In determining the route of the fence, the military commander must take two considerations into account. On the one hand is the security-military consideration, by force of which the military commander may take into account considerations regarding defense of the state. On the other hand is the consideration of the human rights of the local Arab population. These considerations clash with each other, regarding the construction of the fence, and the military commander must balance appropriately between them.
The balancing is to be performed according to the principle of proportionality, which is based upon three subtests which give it concrete content. The court referred to the Beit Sourik ruling, by which the question of the legality of the fence according to international law should not be answered sweepingly.  One must examine each segment of the route and check whether it impinges upon the rights of the Palestinian residents, and whether the impingement is proportionate.

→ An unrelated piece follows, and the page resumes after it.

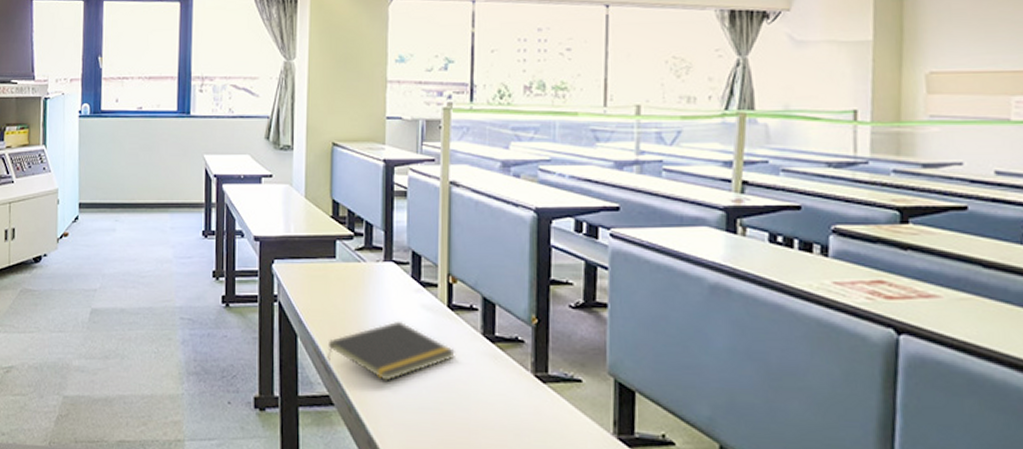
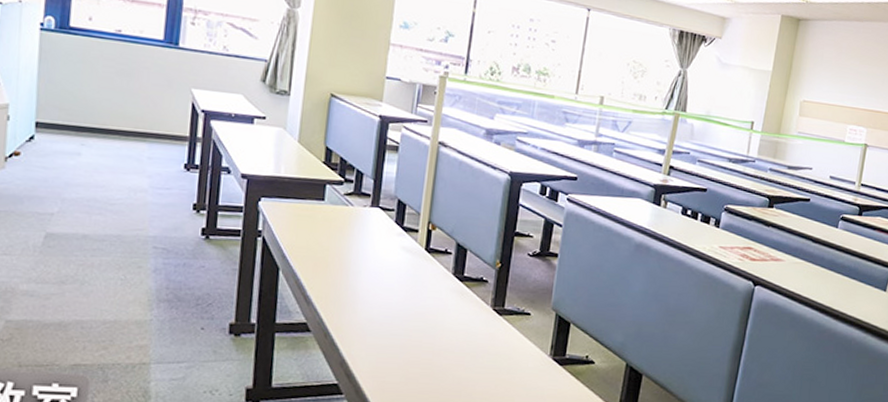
notepad: present [326,320,455,381] -> none [306,259,428,312]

In its decision, the court examined the extent to which the Advisory Opinion of the International Court of Justice at the Hague affects the approach of the Supreme Court of Israel regarding the legality of the fence according to international law. The court found that although the normative basis upon which the ICJ and the Supreme Court of Israel in the Beit Sourik case based their decisions was a common one, the courts reached different conclusions due to the difference in the factual bases upon which each ruled.

The ICJ based its judgment upon the factual basis regarding the injury to the rights of the Palestinian residents, without dealing with the factual basis regarding Israel’s security-military need to erect the fence. In contrast, in the Beit Sourik case, an extensive factual basis was laid before the court regarding both the impingement upon the human rights of the local residents and the security-military needs. This comprehensive factual basis allowed the court to decide that certain segments of the fence violate rules of international law, while others do not.

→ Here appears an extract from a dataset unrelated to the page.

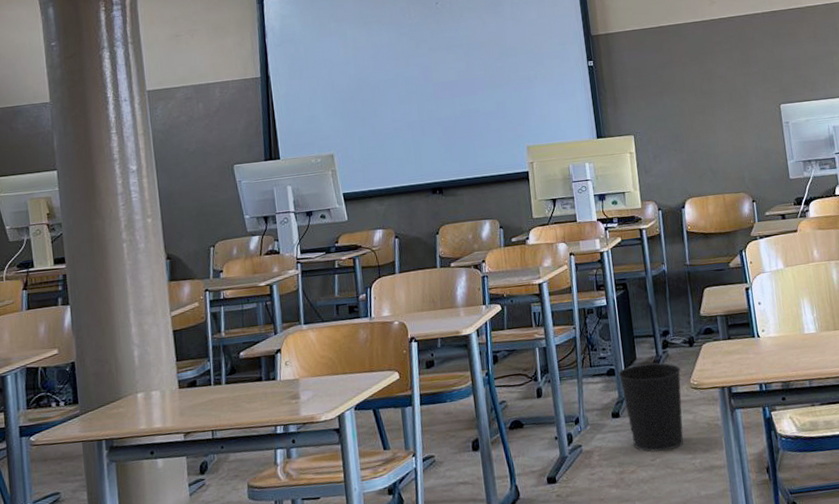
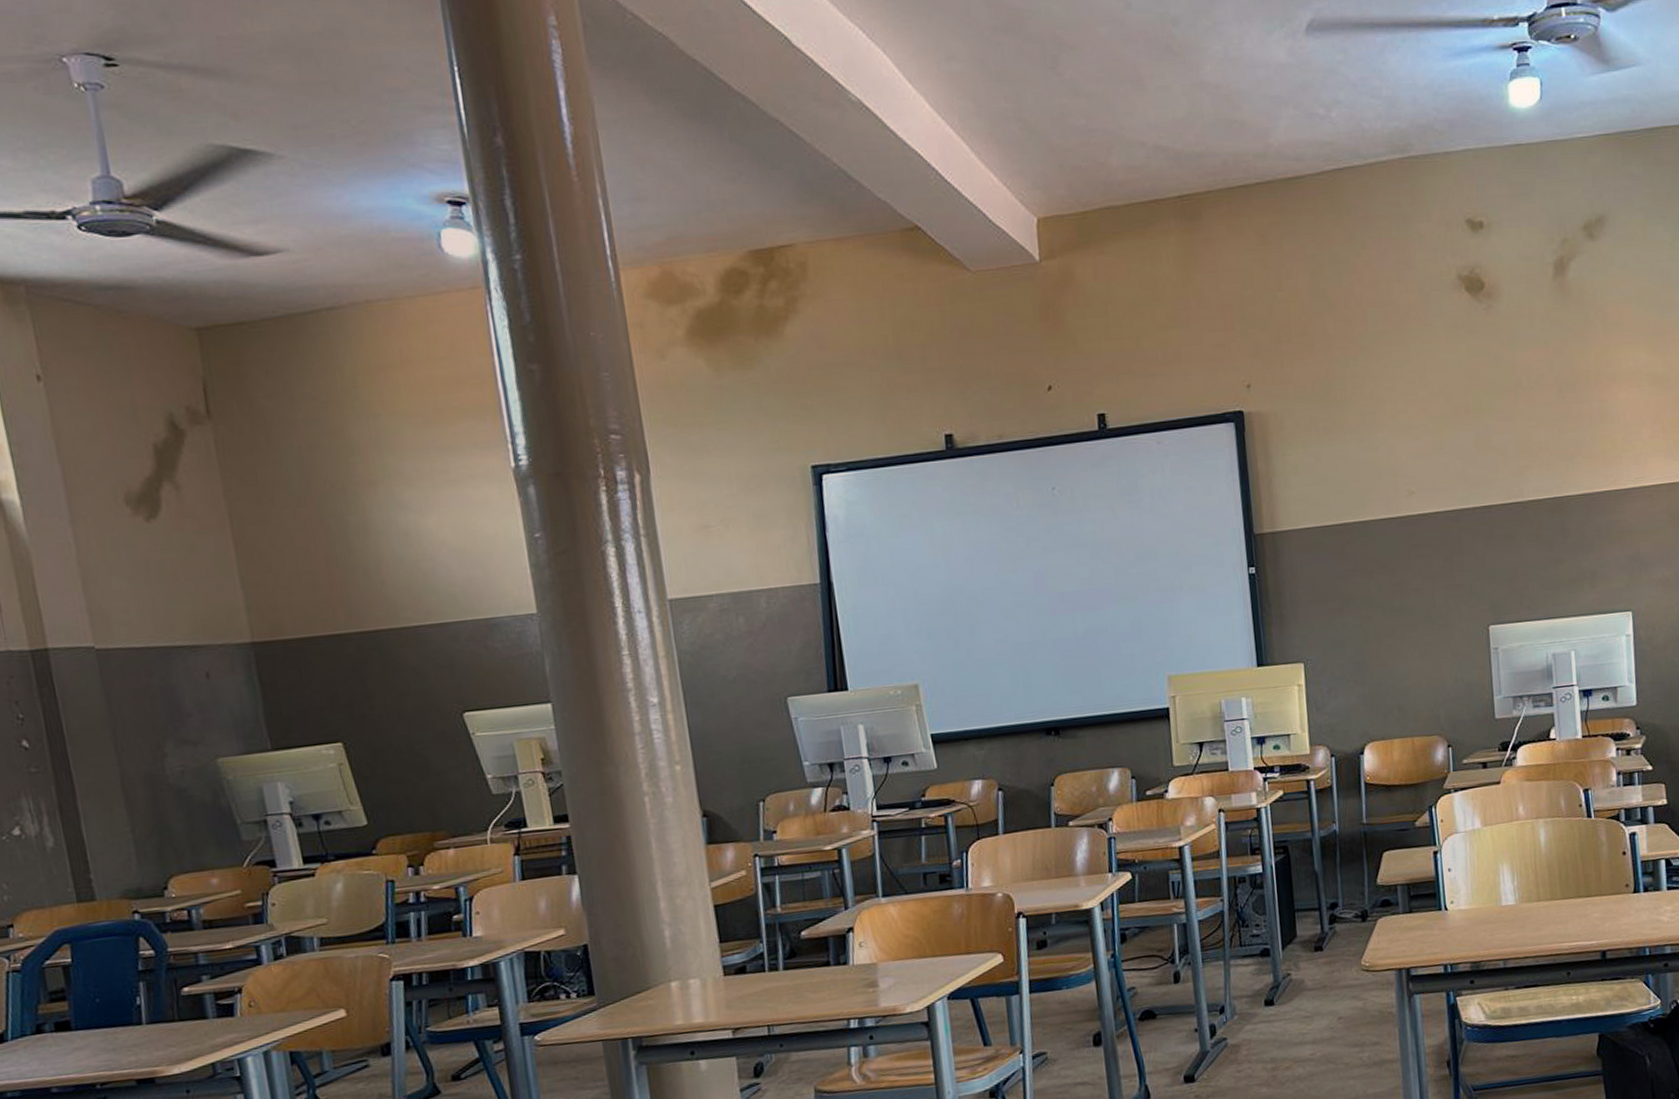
wastebasket: present [618,362,684,452] -> none [1273,941,1351,1045]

The other difference regards the intensity of the impingement upon the rights of the local residents, as the information relayed to the ICJ contained imprecise information. As a result of the factual basis before the ICJ, full weight was placed on the rights violation side of the scales, but no weight was given to the security-military needs; therefore, there was also no discussion of the question of the impingement’s proportionality.

The difference between the ways each court holds proceedings also contributed to the difference between the results. The case before the ICJ regarded the entire fence route, and did not allow separate analysis of its various segments. The Supreme Court of Israel deals with individual sections. So far about 90 petitions have been submitted, half of which have been concluded;  mostly by agreement of the parties after alterations to the fence route.

In its ruling, the court asserted that the decision to erect the fence at Alfei Menashe was made to defend Israeli lives against the terrorist attacks that have plagued Israel since September 2000 and that security-military considerations prevented building the fence on the Green Line. However, the court decided that the route of the fence did not meet the criterion of proportionality with regard to the Arab villagers.

The court held that the fence makes the lives of the enclave residents very difficult by creating a chokehold around the villages, thereby harming the entire fabric of life. Against this background, the Court examined the question whether the injury to the residents of the villages in the enclave is proportionate.

The court rejected the petitioners’ argument that the state could make due with a fence on the Green Line, saying this would leave Alfei Menashe on the eastern side of the fence, vulnerable to terrorist attacks. However, the court stated that the necessary effort had not been made to find an alternative route that could ensure security and cause less injury to the residents of the villages.

Thus, the court issued an absolute injunction ordering the state, within a reasonable period, to reroute the security fence at Alfei Menashe to minimize the harm it causes residents of the Palestinian villages in the enclave.